The Little Rock Zoo

.The Little Rock Zoo needs to step up and care for the animals better! Please read the several artciles here with deaths, sickness and a bald chimp!

Thursday, October 22, 2009

USDA Inspects Topeka Zoo, Zoo's Response

Here's the Topeka Zoo's official response to the most-recent USDA inspection:

"The Topeka Zoo has received a report by the USDA following a September 28 follow-up inspection of the zoo. The original inspection was on August 12, 2009.

The Zoo has also received a final report from the Kansas State University College of Veterinary Medicine following their review of the four medical cases noted in the first USDA report. The Topeka Zoo plans to contract with the veterinarian school to do ongoing consulting work.

The latest USDA report focused on five animal deaths, all of which occurred prior to 2009, and an incident involving two orangutans that resulted in an injury.

Additional Information Regarding Animal Deaths Cited in the USDA Follow-up Inspection Report

Pallas Cat: Zoo staff had noticed a decline in the cat over an eight day period. While staff noted behavioral and appetite changes during that period the reason for the changes were not diagnosed and the cat died in July 2008. He was 6 years old. The life expectancy of the animal is 8-12 years.

Domestic Rabbit: The animal was found to have a severe maggot infestation and as a result was in failing health. While the exact reason for the maggot infestation isn't known, it is possible a fly strike, when flies attack and lay eggs at a specific site on an animal, had occurred. The animal died in July 2007. It was 6 years old. The life expectancy of the animal is 5-10 years.

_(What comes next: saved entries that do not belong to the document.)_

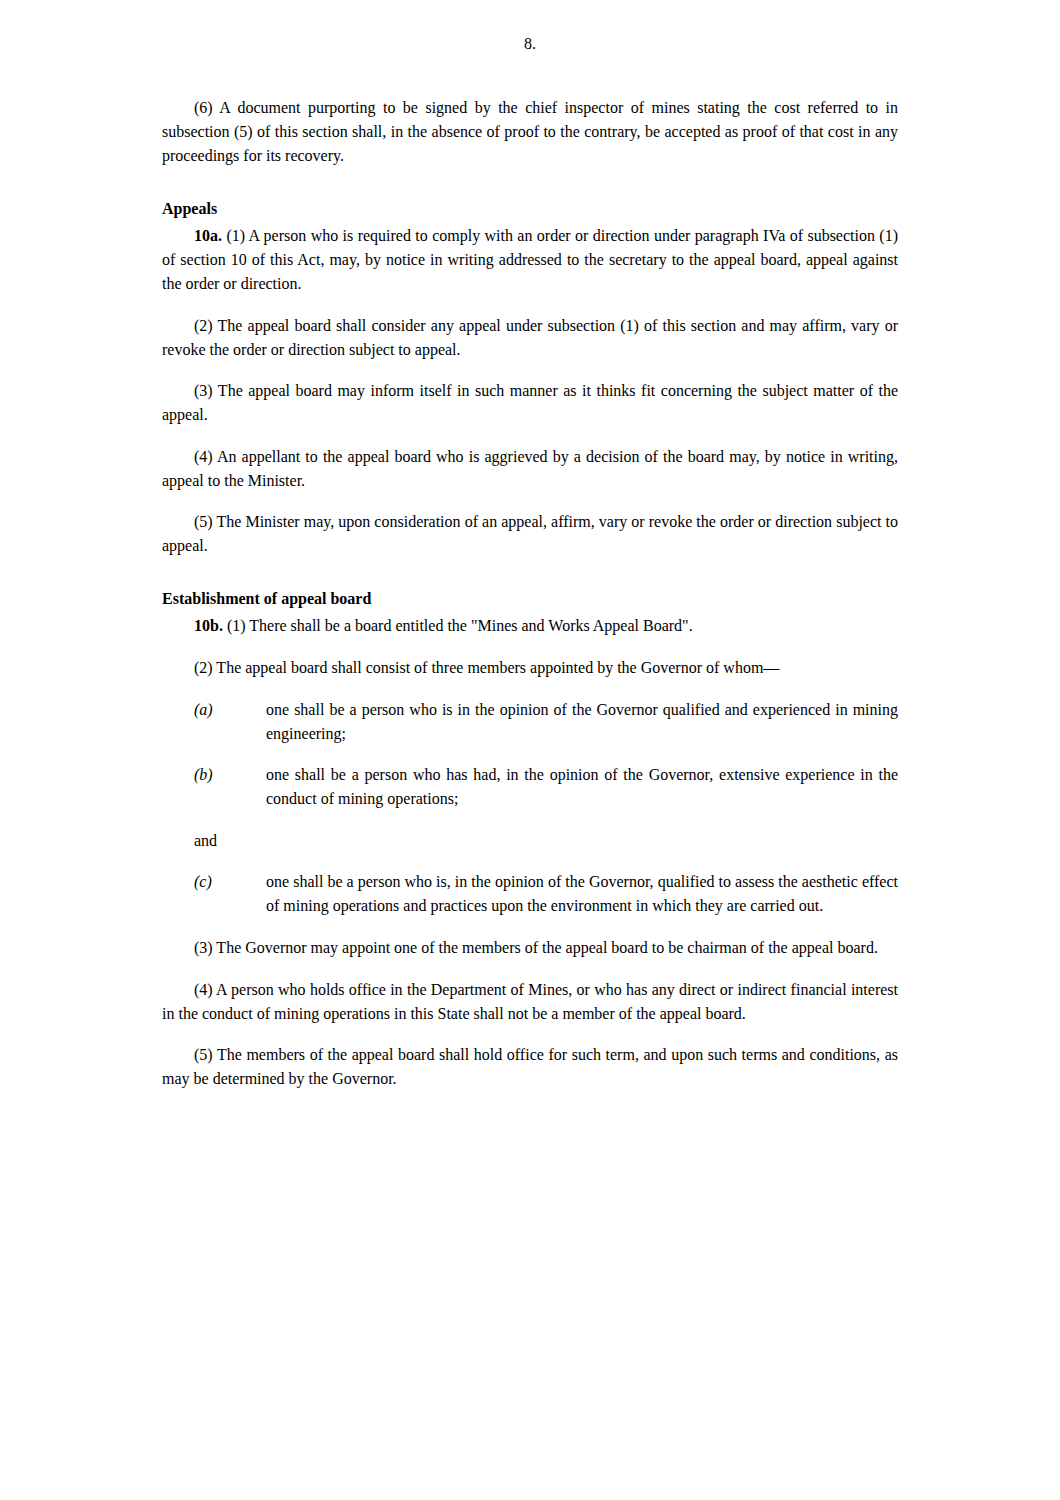8.
(6) A document purporting to be signed by the chief inspector of mines stating the cost referred to in subsection (5) of this section shall, in the absence of proof to the contrary, be accepted as proof of that cost in any proceedings for its recovery.
Appeals
10a. (1) A person who is required to comply with an order or direction under paragraph IVa of subsection (1) of section 10 of this Act, may, by notice in writing addressed to the secretary to the appeal board, appeal against the order or direction.
(2) The appeal board shall consider any appeal under subsection (1) of this section and may affirm, vary or revoke the order or direction subject to appeal.
(3) The appeal board may inform itself in such manner as it thinks fit concerning the subject matter of the appeal.
(4) An appellant to the appeal board who is aggrieved by a decision of the board may, by notice in writing, appeal to the Minister.
(5) The Minister may, upon consideration of an appeal, affirm, vary or revoke the order or direction subject to appeal.
Establishment of appeal board
10b. (1) There shall be a board entitled the "Mines and Works Appeal Board".
(2) The appeal board shall consist of three members appointed by the Governor of whom—
(a)
one shall be a person who is in the opinion of the Governor qualified and experienced in mining engineering;
(b)
one shall be a person who has had, in the opinion of the Governor, extensive experience in the conduct of mining operations;
and
(c)
one shall be a person who is, in the opinion of the Governor, qualified to assess the aesthetic effect of mining operations and practices upon the environment in which they are carried out.
(3) The Governor may appoint one of the members of the appeal board to be chairman of the appeal board.
(4) A person who holds office in the Department of Mines, or who has any direct or indirect financial interest in the conduct of mining operations in this State shall not be a member of the appeal board.
(5) The members of the appeal board shall hold office for such term, and upon such terms and conditions, as may be determined by the Governor.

North American Pronghorn Antelope: The animal was under treatment for a gastric ulcer since early July 2008. It was restricted to the barn outside the holding pens. At night, the animal was allowed to spend time with other pronghorn antelope in the outside yard. The animal died in July 2008. He was 6 years old. The life expectancy of the animal is 9-12 years.

Large Malayan Chevrotain: The Zoo's Chevrotain (mouse deer) had an eye removed on Sept. 11 at Kansas State University. Following the procedure, the chevrotain was returned to the Zoo and was under veterinarian supportive care. The animal eventually returned to its home in the Tropical Rain Forest. The animal was found chilled in the Tropical Rain Forest and was taken to the Animal Health Center on the Zoo property for treatment. It died on Sept. 16, 2007. It was 12 years old. The life expectancy of the animal is 12-16 years.

Giant Indian Fruit Bats (Indian Flying Foxes): In December 2006 and January 2007, three fruit bats died in the Tropical Rain Forest after falling into a pool with an alligator. Giant Indian Fruit Bats are in free flight in the building and have been since the mid 1970's. After the January 2007 incident, the animals were separated.

Animal Injury Cited

The report also listed an injury to a female orangutan. The injury occurred when a female orangutan and a male orangutan, known to be incompatible, were mistakenly put together during a transfer procedure. The incident occurred on August 31, 2009, and was immediately reported to the USDA. Established transfer procedures, which were in place since 2006, were not followed at that time.

Actions Taken

The Topeka Zoo staff has stepped up its daily observations and care of the collection. Animals are rigorously monitored and complete information recorded in the Daily Animal reports (DARs). More complete documentation is also being made in medical records and an electronic system to monitor the expiration dates of medicines has been established.

Processes and procedures have also been reviewed with staff to ensure the safety of the collection and training or retraining opportunities are taken as they arise. This includes staff review of the handling of orangutans during transfers.

The Topeka Zoo is dedicated to providing the highest quality of care possible for it animals and a safe, educational environment for its visitors. The Zoo has also always had a practice of timely reporting to the USDA all significant changes to programming, including additions, removals and transfers, which affect the animal collection. We appreciate collaboration with the USDA to ensure the safety and well-being of the animals and staff."